Divertido, el comerciante echó una miradita de reojo a las rollizas manos designadas para quitarle la vida allí mismo de un momento a otro, y dijo:

—Sabio, te equivocas por partida triple. Para empezar, no soy un esbirro del virrey enviado para poner a prueba tu lealtad. En segundo lugar, mi regalo es algo que ni siquiera el mismísimo emperador posee ni poseerá jamás, pese a todo su esplendor. Y tercero, lo que pido a cambio es muy poco, nada, menos que un suspiro.

—¡Porque tú lo digas! —El técnico decidió recurrir a la socarronería—. A ver, ¿qué donación imperial es ésa que desean concederme tus poderes divinos? Algo que no tiene ni el emperador, ¿eh? —Concluyó sus mofas con un gritito atiplado.

Mallow se incorporó y empujó la silla a un lado.

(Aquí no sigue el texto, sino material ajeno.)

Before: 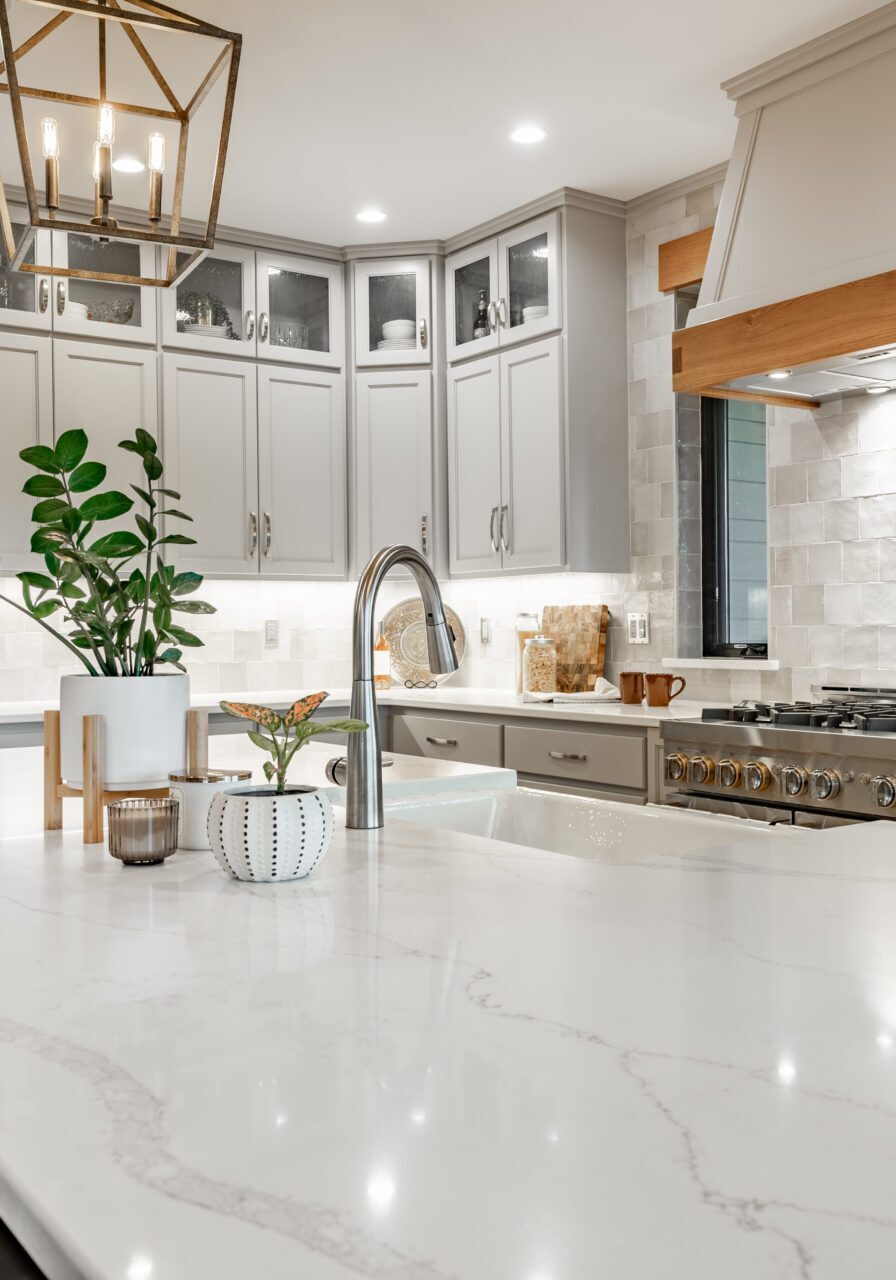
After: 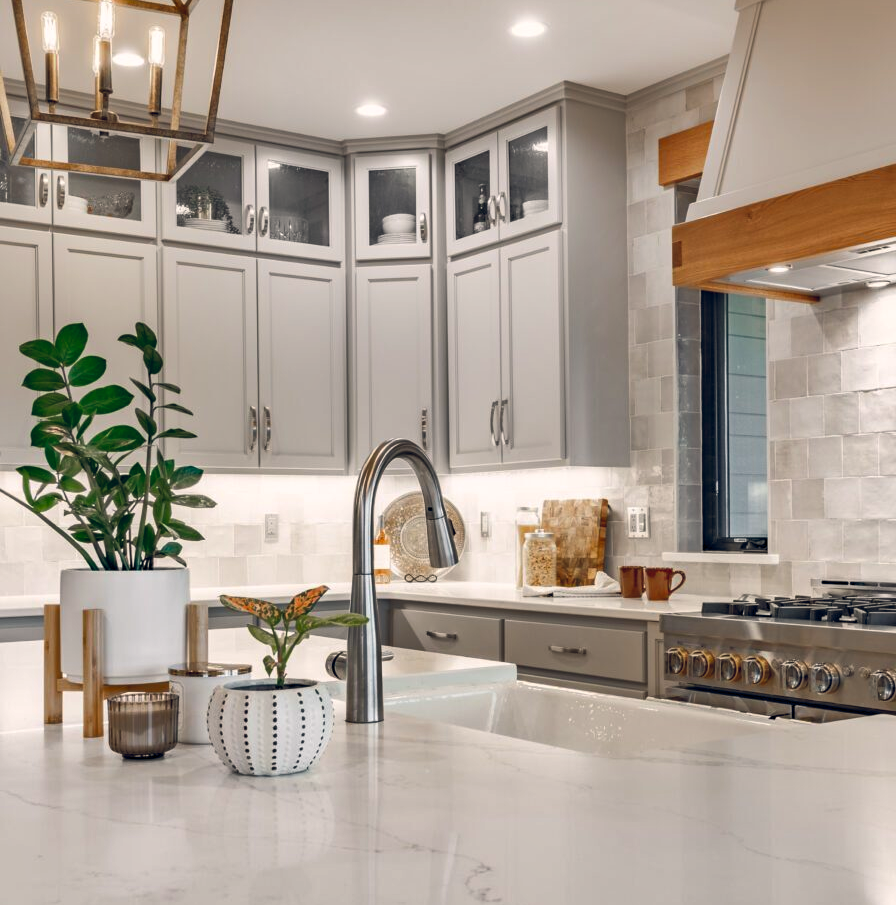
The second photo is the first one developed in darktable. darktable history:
crop and rotate: top 8.293%, bottom 20.996%
color balance rgb: shadows lift › hue 87.51°, highlights gain › chroma 1.35%, highlights gain › hue 55.1°, global offset › chroma 0.13%, global offset › hue 253.66°, perceptual saturation grading › global saturation 16.38%
shadows and highlights: soften with gaussian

—He esperado tres días para verte, sabio, pero la demostración sólo nos llevará tres segundos. Si tuvieras la bondad de desenfundar ese desintegrador cuya culata veo junto a tu mano…

—¿Eh?

—…y pegarme un tiro, te estaría muy agradecido.

—¿Cómo?

—Si muero, puedes contarle a la policía que intenté sobornarte para que traicionaras secretos del gremio. Recibirás los mayores elogios. Si sobrevivo, puedes quedarte con mi escudo.

El técnico se fijó por vez primera en la tenue luminosidad blanquecina que ceñía al visitante, como si éste se hubiera rebozado en polvo nacarado. Levantó la pistola, y con la mirada entornada por la curiosidad y el recelo, cerró el contacto.

Las moléculas de aire atrapadas en la violenta descarga de disrupción atómica se convirtieron en iones incandescentes mientras trazaban la fina y cegadora trayectoria que conectaba el arma con el corazón de Mallow, donde la estela se rompió en mil pedazos.

Sin que la expresión de paciencia de Mallow se alterara en ningún momento, las fuerzas atómicas que lo golpeaban rebotaron en el frágil resplandor delicuescente y se consumieron en pleno vuelo.

La pistola del técnico cayó al suelo con un golpazo que pasó inadvertido.

—¿El emperador tiene un campo de fuerza personal? —preguntó Mallow—. Éste puede ser tuyo.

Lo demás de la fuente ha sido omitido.